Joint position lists
::::::::::

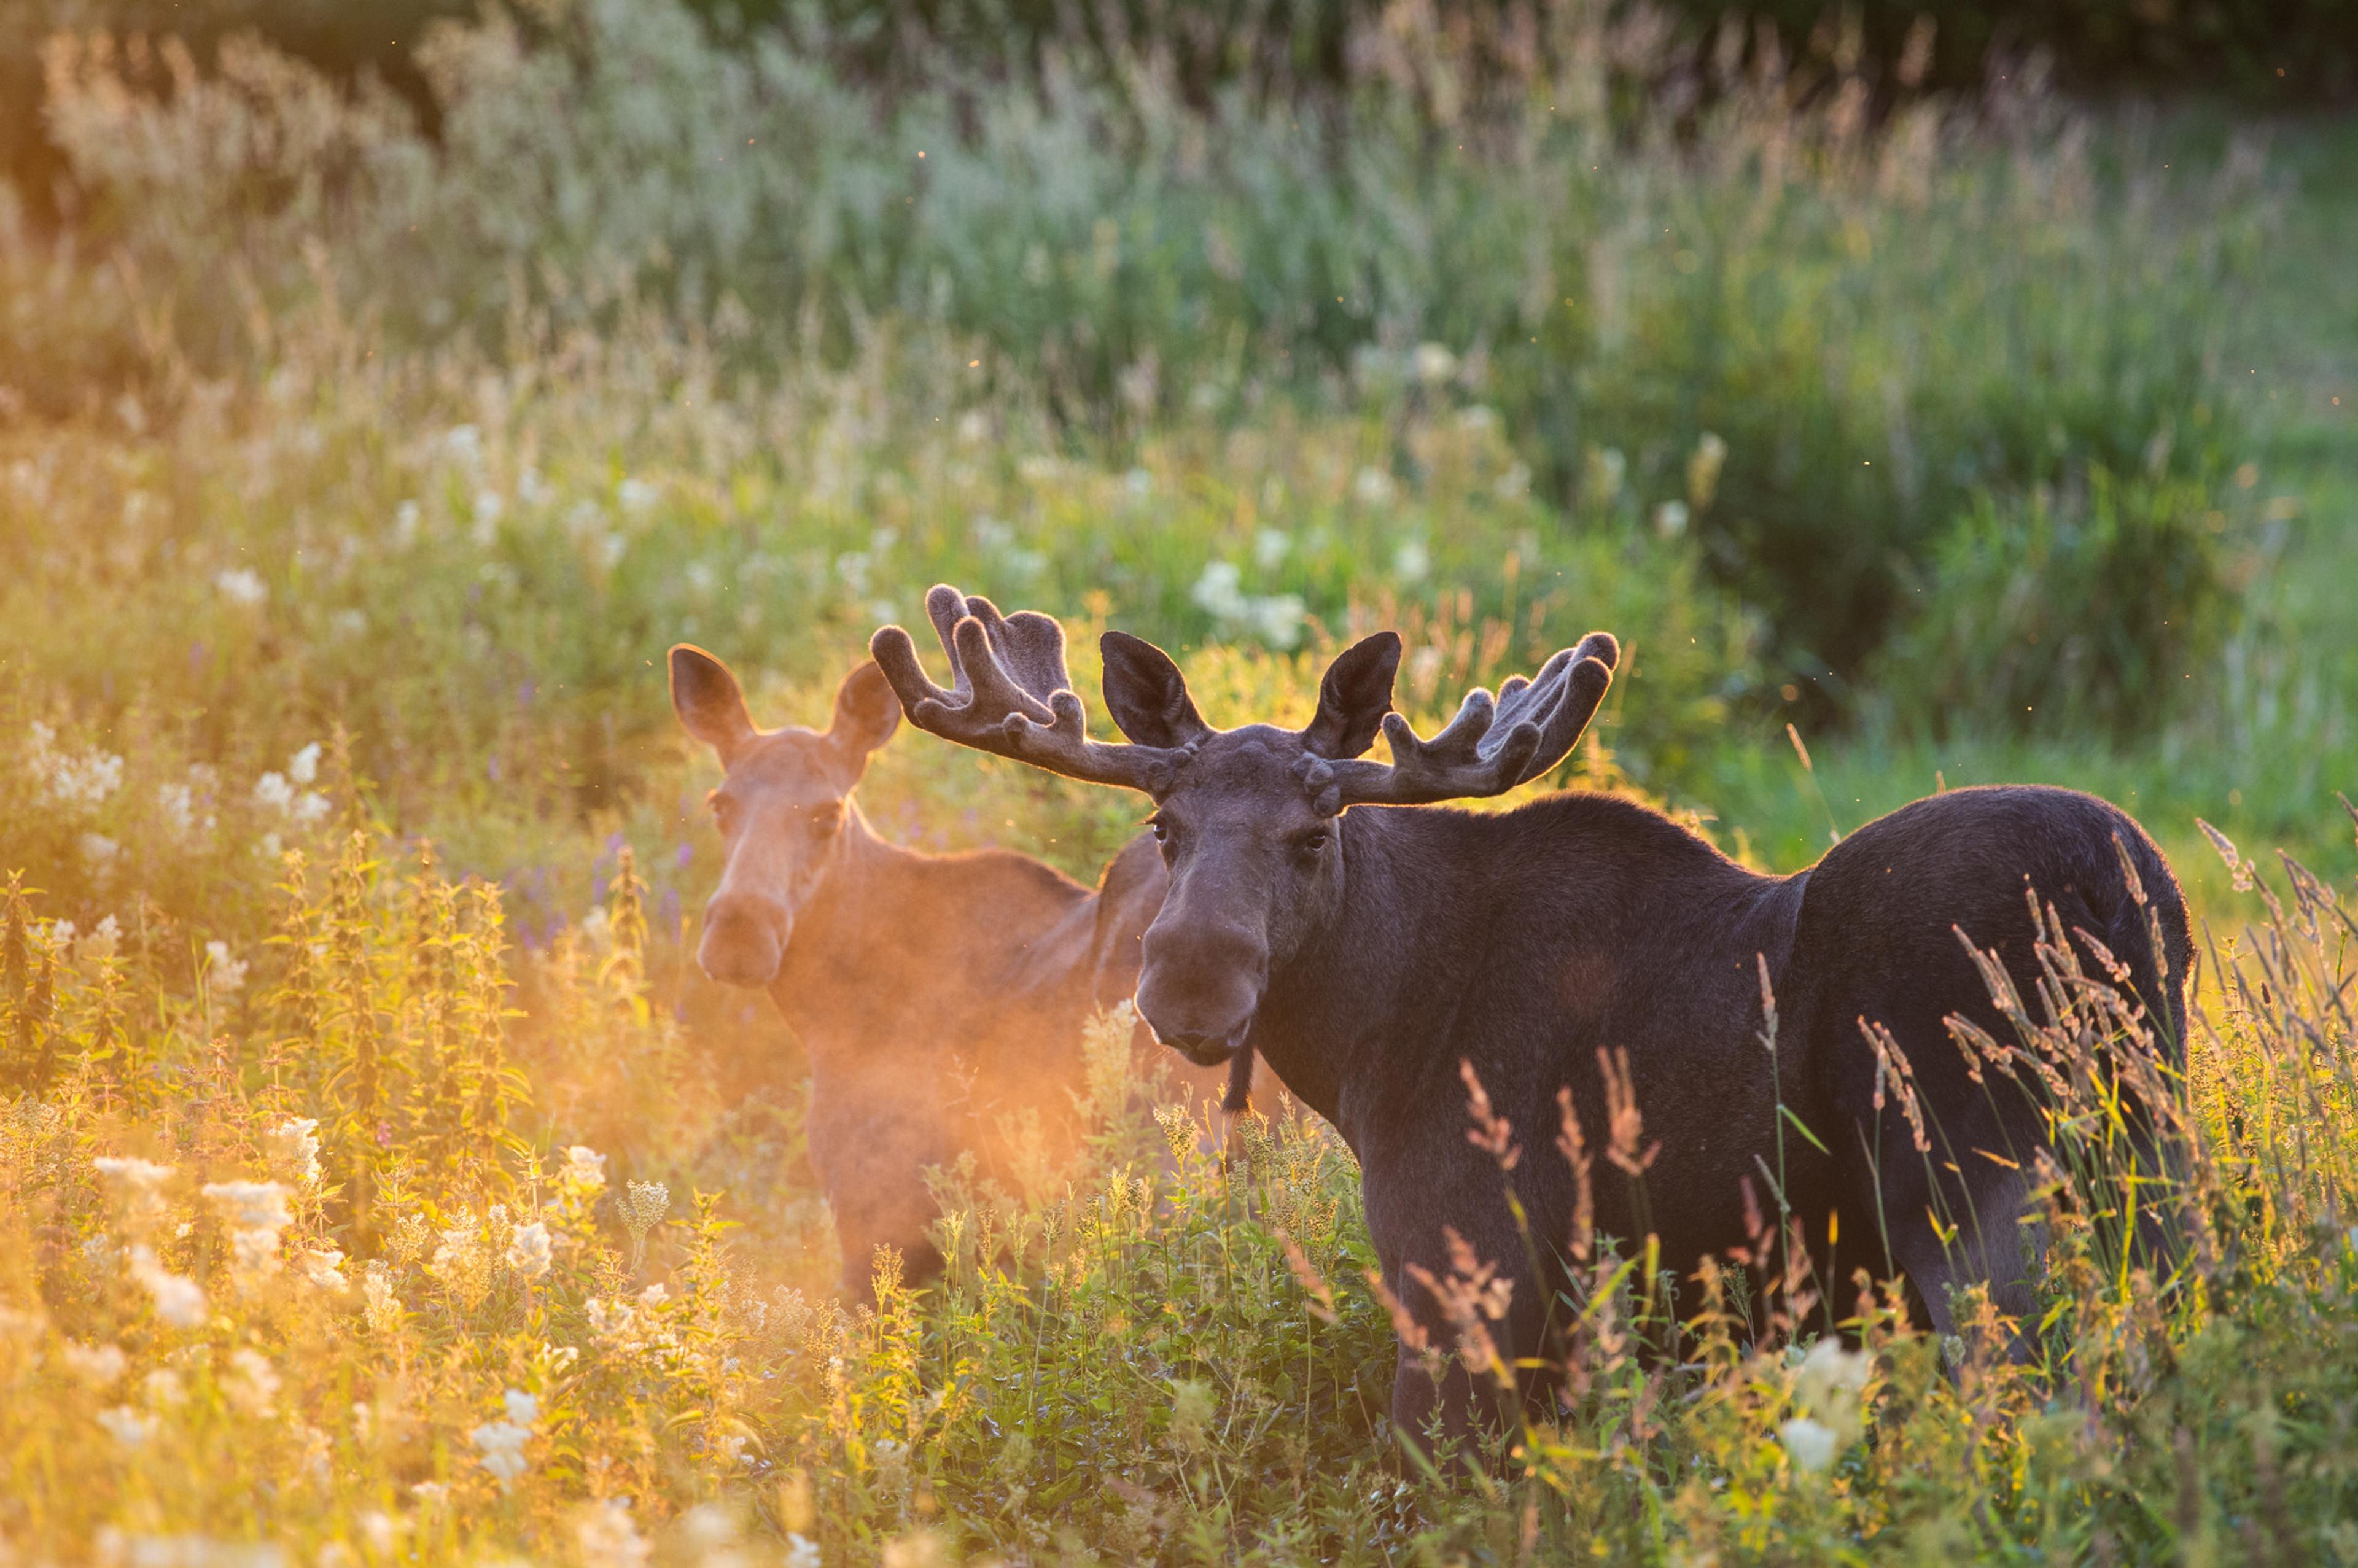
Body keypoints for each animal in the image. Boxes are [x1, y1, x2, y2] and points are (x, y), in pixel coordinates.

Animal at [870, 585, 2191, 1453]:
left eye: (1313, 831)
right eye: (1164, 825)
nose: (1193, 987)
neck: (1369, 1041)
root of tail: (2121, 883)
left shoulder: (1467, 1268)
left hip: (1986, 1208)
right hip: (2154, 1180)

::::::::::

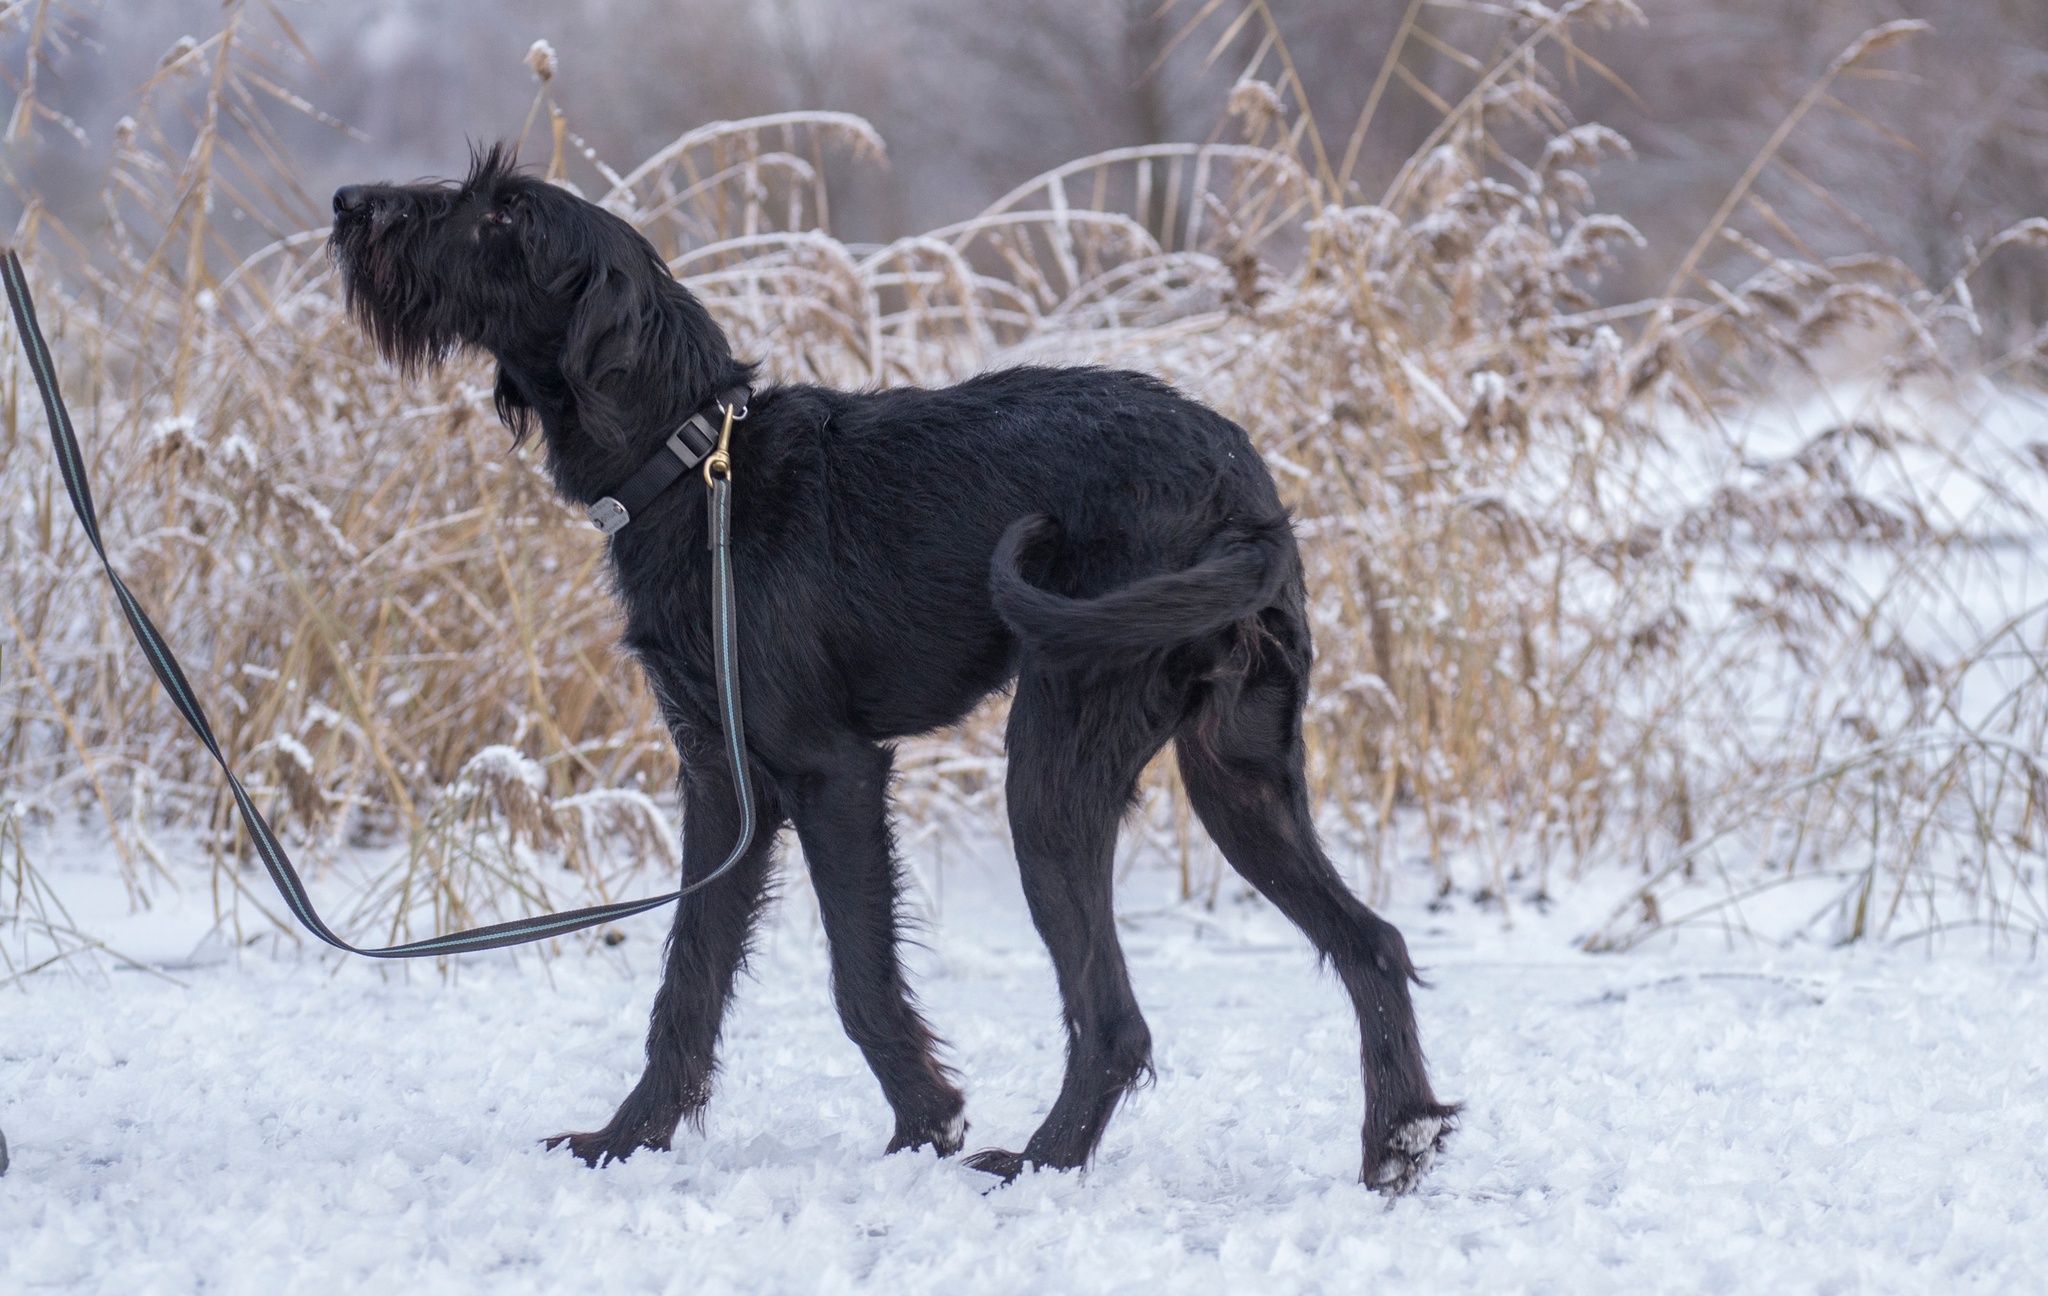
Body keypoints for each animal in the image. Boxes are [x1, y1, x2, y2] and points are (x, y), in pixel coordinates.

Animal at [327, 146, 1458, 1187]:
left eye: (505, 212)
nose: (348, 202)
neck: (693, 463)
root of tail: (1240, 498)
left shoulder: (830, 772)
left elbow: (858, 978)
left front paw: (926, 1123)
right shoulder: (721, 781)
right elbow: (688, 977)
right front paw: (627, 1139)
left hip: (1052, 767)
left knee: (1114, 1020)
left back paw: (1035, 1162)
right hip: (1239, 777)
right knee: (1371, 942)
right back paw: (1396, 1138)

::::::::::

Only the lines above that include the word "right" belong in the answer; copy each one.

→ **EXERCISE RESPONSE**
right eye: (1164, 825)
right hip: (2154, 1180)
right shoulder: (721, 781)
right elbow: (688, 977)
right front paw: (627, 1139)
right hip: (1239, 777)
right knee: (1371, 942)
right back paw: (1396, 1138)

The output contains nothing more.